Objectives:To determine the effect of a video demonstration on the willingness to receive epidural labour analgesia and to ascertain the factors responsible for the willingness in a Nigerian tertiary hospital.
Methods:All pregnant women attending booking clinics in 2 different units of our hospital were recruited into a randomised-controlled trial. The women were randomly allocated into either interventional (Group A) or control group (Group B). The pregnant women in the intervention group were shown a video demonstration on epidural labour analgesia in addition to distribution of information leaflets on the subject. There was no exposure of such information on epidural in the control group. Data obtained were entered into a predesigned sheet and analysed using SPSS version 16.

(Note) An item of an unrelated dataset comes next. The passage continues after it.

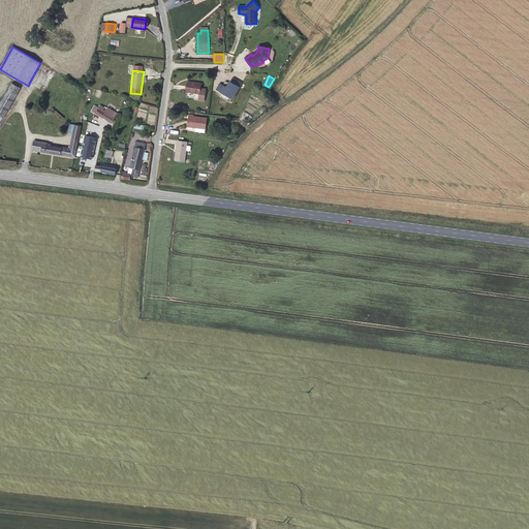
[(227,88),(220,84),(216,91),(232,99),(242,83),(232,79),(227,88)]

Results: Of the 199 expectant mothers that participated in the study, 95 (47.7%) were in Group A and 104 (52.3%) in Group B. The mean age in years of Group A (31.17±4.14) and Group B (31.05±5.00). In both groups, 69 (34.6%) patients have heard about labour analgesia out of which 22 (11.1%) were epidural. Level of education also had no effect on the awareness of epidural between the two groups (p=0.98). A higher proportion of Group A participants when compared to Group B participants were willing to receive epidural analgesia in their next labor and this difference was statistically significant (43.2% vs. 12.5%; p<0.0001).
Conclusions:Awareness of epidural labour analgesia is low but sensational programme through media has increased the willingness of mothers to request for epidural pain relief when next in labour. Adequate follow-up is necessary to actualize future epidural analgesia in parturients.